According to Fritz-Waters’ lawsuit, filed against ISU on Jan. 2, 2018, she first sought transgender care two years earlier in January 2016. She was diagnosed with gender dysphoria a month later but in March 2016 was denied coverage for gender dysphoria care through her ISU insurance.

She accused Iowa State of denying transgender employees “the same level of health care benefit coverage that it provided to non-transgender employees.” In terms of the Iowa Civil Rights Act, she accused ISU of rejecting her access to health care “based on her sex and gender identity.”

“Based on the gender discrimination, constitutional violations and violations of Iowa Code 91A, plaintiff’s working conditions became intolerable and she was forced to resign from her employment with defendant in February 2017,” according to the lawsuit.

Iowa State denied portions of the lawsuit and asked a judge to dismiss several counts. The judge granted part of ISU’s dismissal request but not its entirety.

UI Hospitals And Clinics settlement

The state also reached an agreement to pay a North Liberty couple $25,000 to settle its lawsuit over alleged negligence during a spinal surgery at the University of Iowa Hospitals and Clinics.

The settlement — unanimously approved by the State Appeal Board — stipulates the UI Physicians group will contribute $12,500, with the other half coming from the state general fund.

Craig T. Olson and Patricia Stechcon sued the state in July 2018 based on Olson’s spinal surgery in December 2014. During the surgery, according to the lawsuit, he sustained “temporary and permanent injuries, scarring, deformities and disability,” including a nerve root injury.

The damage caused “past, present, and future pain and suffering, and past, present and future unnecessary hospital, medical and drug expenses,” according to the suit.

Stechcon sought damages for lost “love, society and companionship of her husband because of the negligent acts and negligent omissions” of the state in its operation of the hospitals and clinics.

The settlement notes it does not constitute an admission of guilt.

UNI settles after federal investigation

The Board of Regents earlier this year reached a settlement with former University of Northern Iowa employee Eva Garcia, who accused the institution of violating the federal Family Medical Leave Act.

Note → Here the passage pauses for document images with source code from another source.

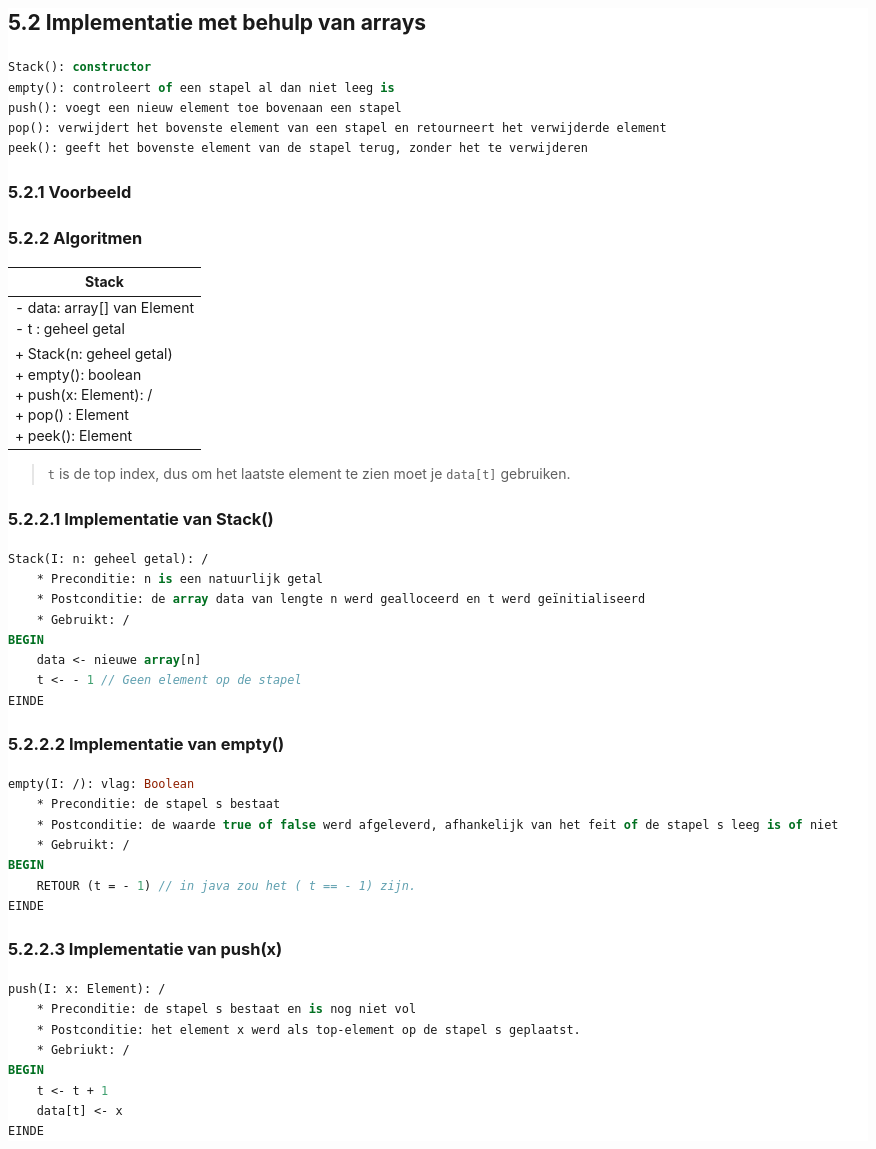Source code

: ## 5.2 Implementatie met behulp van arrays

```pascal
Stack(): constructor
empty(): controleert of een stapel al dan niet leeg is
push(): voegt een nieuw element toe bovenaan een stapel
pop(): verwijdert het bovenste element van een stapel en retourneert het verwijderde element
peek(): geeft het bovenste element van de stapel terug, zonder het te verwijderen
```

### 5.2.1 Voorbeeld

### 5.2.2 Algoritmen

| Stack |
| ----- |
| - data: array[] van Element <br> - t : geheel getal |
| + Stack(n: geheel getal) <br> + empty(): boolean <br> + push(x: Element): / <br> + pop() : Element <br> + peek(): Element |

> `t` is de top index, dus om het laatste element te zien moet je `data[t]` gebruiken.

### 5.2.2.1 Implementatie van Stack()

```pascal
Stack(I: n: geheel getal): /
    * Preconditie: n is een natuurlijk getal
    * Postconditie: de array data van lengte n werd gealloceerd en t werd geïnitialiseerd
    * Gebruikt: /
BEGIN
    data <- nieuwe array[n]
    t <- - 1 // Geen element op de stapel
EINDE
```

### 5.2.2.2 Implementatie van empty()

```pascal
empty(I: /): vlag: Boolean
    * Preconditie: de stapel s bestaat
    * Postconditie: de waarde true of false werd afgeleverd, afhankelijk van het feit of de stapel s leeg is of niet
    * Gebruikt: /
BEGIN
    RETOUR (t = - 1) // in java zou het ( t == - 1) zijn.
EINDE
```

### 5.2.2.3 Implementatie van push(x)

```pascal
push(I: x: Element): /
    * Preconditie: de stapel s bestaat en is nog niet vol
    * Postconditie: het element x werd als top-element op de stapel s geplaatst.
    * Gebriukt: /
BEGIN
    t <- t + 1
    data[t] <- x
EINDE
```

The U.S. Department of Labor’s Wage and Hour Division investigated UNI between June 2016 and October 2017 and found the institution “through its actions or inactions interfered with, restrained or denied her exercise of rights guaranteed by the FMLA,” according to the settlement. That included failing to grant Garcia leave and failing to restore her employment without delay.

The U.S. Department of Labor denied The Gazette’s request for more details about its investigation.

Per the settlement, UNI will pay back wages to Garcia totaling $59,688. UNI also had to provide additional training to supervisory employees in its custodial services and residence facilities administration and to human resources personnel.


The school, per the agreement, will amend Garcia’s personnel file to reflect she retired Oct. 5, 2016.